How can I filter based on date in metadata? can’t use integers based on year, month, day because it’s not valid. (e.g. 2024-01-01 should be greater than 2023-12-31, but it will be false based on month and day separately. can’t use string representation because $gte expects number). tried datetime iso format, still same error.
inserted this:
{‘id’: ‘test’,
‘metadata’: {‘expiry_date’: datetime.datetime(2023, 5, 4, 0, 0)},
‘values’: […]
}
but when querying:
ApiException: (400) Reason: Bad Request HTTP response headers: HTTPHeaderDict({‘content-type’: ‘application/json’, ‘date’: ‘Sat, 25 Mar 2023 16:09:43 GMT’, ‘x-envoy-upstream-service-time’: ‘0’, ‘content-length’: ‘119’, ‘server’: ‘envoy’}) HTTP response body: {“code”:3,“message”:“the $gte operator must be followed by a number, got "2022-01-01T00:00:00" instead”,“details”:}
But wouldn’t that void the advice on using low-cardinality datatypes for metadata filters?
High cardinality consumes more memory: Pinecone indexes metadata to allow for filtering. If the metadata contains many unique values — such as a unique identifier for each vector — the index will consume significantly more memory. Consider using selective metadata indexing to avoid indexing high-cardinality metadata that is not needed for filtering.
It would seem that one of the prime chat use cases is “memory recency” … so where you only want to select recent items from memory - or at least to weight those items higher.

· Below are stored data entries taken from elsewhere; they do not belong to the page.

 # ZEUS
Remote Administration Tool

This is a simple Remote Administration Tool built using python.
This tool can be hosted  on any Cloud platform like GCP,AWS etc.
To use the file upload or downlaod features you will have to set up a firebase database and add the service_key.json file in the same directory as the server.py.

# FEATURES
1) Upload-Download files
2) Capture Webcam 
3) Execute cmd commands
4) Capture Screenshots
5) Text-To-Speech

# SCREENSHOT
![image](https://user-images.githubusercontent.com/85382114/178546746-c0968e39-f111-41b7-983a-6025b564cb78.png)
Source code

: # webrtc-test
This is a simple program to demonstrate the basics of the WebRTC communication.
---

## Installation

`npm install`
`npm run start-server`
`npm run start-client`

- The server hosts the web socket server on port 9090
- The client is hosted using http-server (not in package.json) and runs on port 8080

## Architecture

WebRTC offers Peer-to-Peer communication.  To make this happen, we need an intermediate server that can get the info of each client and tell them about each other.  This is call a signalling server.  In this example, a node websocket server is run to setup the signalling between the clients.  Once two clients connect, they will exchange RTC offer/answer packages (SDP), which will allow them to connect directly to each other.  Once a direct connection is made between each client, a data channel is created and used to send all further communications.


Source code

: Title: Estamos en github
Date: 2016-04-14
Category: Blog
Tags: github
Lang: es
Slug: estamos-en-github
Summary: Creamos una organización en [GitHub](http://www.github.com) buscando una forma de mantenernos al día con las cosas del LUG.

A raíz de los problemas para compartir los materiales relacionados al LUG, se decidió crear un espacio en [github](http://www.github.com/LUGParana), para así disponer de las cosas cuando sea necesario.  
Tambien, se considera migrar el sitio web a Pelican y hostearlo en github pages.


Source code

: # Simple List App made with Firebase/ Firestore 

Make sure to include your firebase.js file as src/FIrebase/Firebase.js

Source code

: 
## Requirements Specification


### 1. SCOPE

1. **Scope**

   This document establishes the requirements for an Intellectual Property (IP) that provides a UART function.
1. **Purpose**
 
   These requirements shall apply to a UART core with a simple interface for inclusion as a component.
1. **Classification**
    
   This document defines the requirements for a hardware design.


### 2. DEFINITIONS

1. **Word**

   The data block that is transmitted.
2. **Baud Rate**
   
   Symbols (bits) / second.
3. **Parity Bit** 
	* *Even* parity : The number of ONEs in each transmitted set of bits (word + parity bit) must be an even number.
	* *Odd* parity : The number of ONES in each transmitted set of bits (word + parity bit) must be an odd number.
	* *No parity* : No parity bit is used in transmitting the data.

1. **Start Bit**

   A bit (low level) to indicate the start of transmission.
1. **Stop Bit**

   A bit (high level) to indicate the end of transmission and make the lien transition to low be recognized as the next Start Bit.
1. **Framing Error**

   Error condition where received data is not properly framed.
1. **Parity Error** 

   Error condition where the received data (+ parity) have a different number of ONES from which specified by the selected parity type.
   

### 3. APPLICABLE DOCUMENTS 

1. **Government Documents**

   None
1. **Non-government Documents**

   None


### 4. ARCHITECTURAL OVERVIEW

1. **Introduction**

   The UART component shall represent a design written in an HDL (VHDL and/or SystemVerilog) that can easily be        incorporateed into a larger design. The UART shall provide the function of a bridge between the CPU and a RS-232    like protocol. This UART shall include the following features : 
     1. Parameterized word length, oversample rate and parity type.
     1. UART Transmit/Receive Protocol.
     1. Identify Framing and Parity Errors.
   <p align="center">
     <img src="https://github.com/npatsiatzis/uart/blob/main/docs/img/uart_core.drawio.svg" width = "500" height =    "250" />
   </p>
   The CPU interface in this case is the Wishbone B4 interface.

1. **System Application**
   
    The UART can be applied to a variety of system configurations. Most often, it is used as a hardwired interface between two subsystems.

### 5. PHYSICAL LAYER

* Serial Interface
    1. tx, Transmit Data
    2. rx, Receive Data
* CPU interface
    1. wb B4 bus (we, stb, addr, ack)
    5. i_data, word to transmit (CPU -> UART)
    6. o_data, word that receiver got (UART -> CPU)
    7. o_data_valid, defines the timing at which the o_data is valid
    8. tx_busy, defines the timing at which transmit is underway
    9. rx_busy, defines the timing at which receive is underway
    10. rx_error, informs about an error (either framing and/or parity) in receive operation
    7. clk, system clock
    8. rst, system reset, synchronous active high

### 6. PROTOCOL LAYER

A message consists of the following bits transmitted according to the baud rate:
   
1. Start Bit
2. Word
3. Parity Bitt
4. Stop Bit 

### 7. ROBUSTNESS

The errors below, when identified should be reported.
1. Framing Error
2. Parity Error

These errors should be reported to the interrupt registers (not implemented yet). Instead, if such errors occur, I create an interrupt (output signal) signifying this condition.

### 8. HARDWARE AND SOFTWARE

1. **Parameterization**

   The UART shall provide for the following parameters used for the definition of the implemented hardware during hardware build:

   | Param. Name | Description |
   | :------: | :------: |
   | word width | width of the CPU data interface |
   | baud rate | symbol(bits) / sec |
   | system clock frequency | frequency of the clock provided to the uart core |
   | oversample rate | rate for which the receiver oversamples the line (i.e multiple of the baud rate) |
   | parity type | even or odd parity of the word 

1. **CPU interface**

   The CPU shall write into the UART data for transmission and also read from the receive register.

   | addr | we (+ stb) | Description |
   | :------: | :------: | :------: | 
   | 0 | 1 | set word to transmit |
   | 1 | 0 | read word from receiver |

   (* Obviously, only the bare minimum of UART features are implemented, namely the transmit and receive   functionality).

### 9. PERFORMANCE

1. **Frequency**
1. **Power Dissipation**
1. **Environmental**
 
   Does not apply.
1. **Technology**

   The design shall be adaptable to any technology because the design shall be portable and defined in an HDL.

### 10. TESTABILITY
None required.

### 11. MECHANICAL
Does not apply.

you are right but i think it’s a tradeoff. if you are omitting the hour, minute and second parts, it would be maximum 365 a year. (not so high cardinality). here’s the code i used:
@bigrig, it’s a balancing act. Yes, having high cardinality can impact performance. But Unix epochs give you the most flexibility when using value comparisons (gt, gte, lt, lte).

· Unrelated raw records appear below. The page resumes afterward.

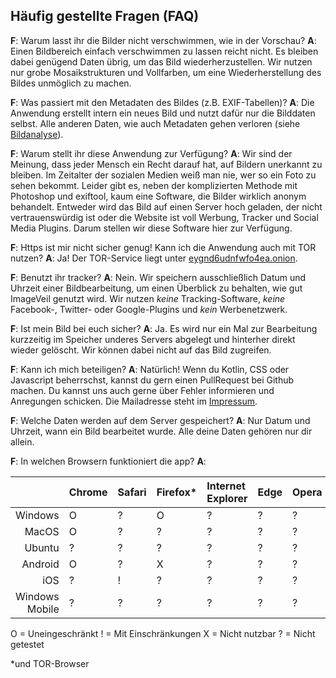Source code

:## Häufig gestellte Fragen (FAQ)
**F**: Warum lasst ihr die Bilder nicht verschwimmen, wie in der Vorschau?
**A**: Einen Bildbereich einfach verschwimmen zu lassen reicht nicht. Es bleiben dabei genügend Daten übrig, um das Bild wiederherzustellen. Wir nutzen nur grobe Mosaikstrukturen und Vollfarben, um eine Wiederherstellung des Bildes unmöglich zu machen.

**F**: Was passiert mit den Metadaten des Bildes (z.B. EXIF-Tabellen)?
**A**: Die Anwendung erstellt intern ein neues Bild und nutzt dafür nur die Bilddaten selbst. Alle anderen Daten, wie auch Metadaten gehen verloren (siehe [Bildanalyse](bildanalyse?l=de)).

**F**: Warum stellt ihr diese Anwendung zur Verfügung?
**A**: Wir sind der Meinung, dass jeder Mensch ein Recht darauf hat, auf Bildern unerkannt zu bleiben. Im Zeitalter der sozialen Medien weiß man nie, wer so ein Foto zu sehen bekommt. Leider gibt es, neben der komplizierten Methode mit Photoshop und exiftool, kaum eine Software, die Bilder wirklich anonym behandelt. Entweder wird das Bild auf einen Server hoch geladen, der nicht vertrauenswürdig ist oder die Website ist voll Werbung, Tracker und Social Media Plugins. Darum stellen wir diese Software hier zur Verfügung.

**F**: Https ist mir nicht sicher genug! Kann ich die Anwendung auch mit TOR nutzen?
**A**: Ja! Der TOR-Service liegt unter [eygnd6udnfwfo4ea.onion](http://eygnd6udnfwfo4ea.onion).

**F**: Benutzt ihr tracker?
**A**: Nein. Wir speichern ausschließlich Datum und Uhrzeit einer Bildbearbeitung, um einen Überblick zu behalten, wie gut ImageVeil genutzt wird. Wir nutzen *keine* Tracking-Software, *keine* Facebook-, Twitter- oder Google-Plugins und *kein* Werbenetzwerk.

**F**: Ist mein Bild bei euch sicher?
**A**: Ja. Es wird nur ein Mal zur Bearbeitung kurzzeitig im Speicher underes Servers abgelegt und hinterher direkt wieder gelöscht. Wir können dabei nicht auf das Bild zugreifen.

**F**: Kann ich mich beteiligen?
**A**: Natürlich! Wenn du Kotlin, CSS oder Javascript beherrschst, kannst du gern einen PullRequest bei Github machen. Du kannst uns auch gerne über Fehler informieren und Anregungen schicken. Die Mailadresse steht im [Impressum](impressum?l=de).

**F**: Welche Daten werden auf dem Server gespeichert?
**A**: Nur Datum und Uhrzeit, wann ein Bild bearbeitet wurde. Alle deine Daten gehören nur dir allein.

**F**: In welchen Browsern funktioniert die app?
**A**:

|                | Chrome | Safari | Firefox\* | Internet Explorer | Edge | Opera |
|---------------:|:-------|:-------|:--------|:------------------|:-----|:------|
| Windows        | O      | ?      | O       | ?                 | ?    | ?     |
| MacOS          | O      | ?      | ?       | ?                 | ?    | ?     |
| Ubuntu         | ?      | ?      | ?       | ?                 | ?    | ?     |
| Android        | O      | ?      | X       | ?                 | ?    | ?     |
| iOS            | ?      | !      | ?       | ?                 | ?    | ?     |
| Windows Mobile | ?      | ?      | ?       | ?                 | ?    | ?     |

O = Uneingeschränkt
! = Mit Einschränkungen
X = Nicht nutzbar
? = Nicht getestet

\*und TOR-Browser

I’ve found if you set the resolution for the timestamps to be larger than by the second you can get the benefits of easy comparison while avoiding problems with cardinality. It depends on your use case but setting the resolution to the minute, quarter hour, hour, or even day could be the right solution.

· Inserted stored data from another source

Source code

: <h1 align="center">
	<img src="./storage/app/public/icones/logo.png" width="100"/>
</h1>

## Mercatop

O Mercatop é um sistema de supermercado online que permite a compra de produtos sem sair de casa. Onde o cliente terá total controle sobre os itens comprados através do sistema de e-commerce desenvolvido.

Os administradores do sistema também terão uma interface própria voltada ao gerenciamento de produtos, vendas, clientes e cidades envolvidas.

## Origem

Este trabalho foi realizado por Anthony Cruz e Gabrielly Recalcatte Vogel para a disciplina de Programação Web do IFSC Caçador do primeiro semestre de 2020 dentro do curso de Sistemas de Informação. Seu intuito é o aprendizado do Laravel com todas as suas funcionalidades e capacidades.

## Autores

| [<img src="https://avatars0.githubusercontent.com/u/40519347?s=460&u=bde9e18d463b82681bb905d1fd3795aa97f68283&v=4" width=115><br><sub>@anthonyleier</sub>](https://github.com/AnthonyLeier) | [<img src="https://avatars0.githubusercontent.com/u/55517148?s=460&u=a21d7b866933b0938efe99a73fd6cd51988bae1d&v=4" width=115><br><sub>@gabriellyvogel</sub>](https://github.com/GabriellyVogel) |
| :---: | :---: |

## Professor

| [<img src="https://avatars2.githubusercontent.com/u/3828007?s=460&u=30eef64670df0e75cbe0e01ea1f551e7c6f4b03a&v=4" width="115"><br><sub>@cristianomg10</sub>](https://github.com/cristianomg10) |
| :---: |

Thank you for the prompt answer. I had actually checked on that page before. The thing here is that even though I upsert dates as strings and even put the str() around those dates when I fetch them from the db they appear as datetime.date. On the attached prints, look specifically at the parts I circled in red (FYI: ‘data’==‘date’, it’s Portuguese).
Oh… nice! That is actually quite cool if you want to sort the results based on date, but I think this will only work after these vectors are fetched, as you can then cast these vales in your backend code. These values are considered as strings in the metadata, and I am guessing the object is just stringyfied to look like it does. But this isn’t that bad for some implementations. Interesting…
You are right, although it says that date is a datatime.date type in my output, if I search by the initial string date it in fact retrieves the vector I want (‘id’ : ‘4’) in the first place.
However, this only happens because I used ‘$eq’, which can be used for strings. If I were to filter by, say ‘year < 2020’, there wouldn’t be a way to do it, right? Since ‘$lt’, ‘$gt’, $lte’ and ‘$gte’ only work for numbers and not for strings. How could one do that kind of data filtering/sorting in a query?
$eq ‘09/13/2018’ returned the correct vector. Now that is strange and awesome! No idea how this worked, but other operators will not work. I suggest using the Unix epochs trick mentioned above or if you play around with your version and see if any other operators will work.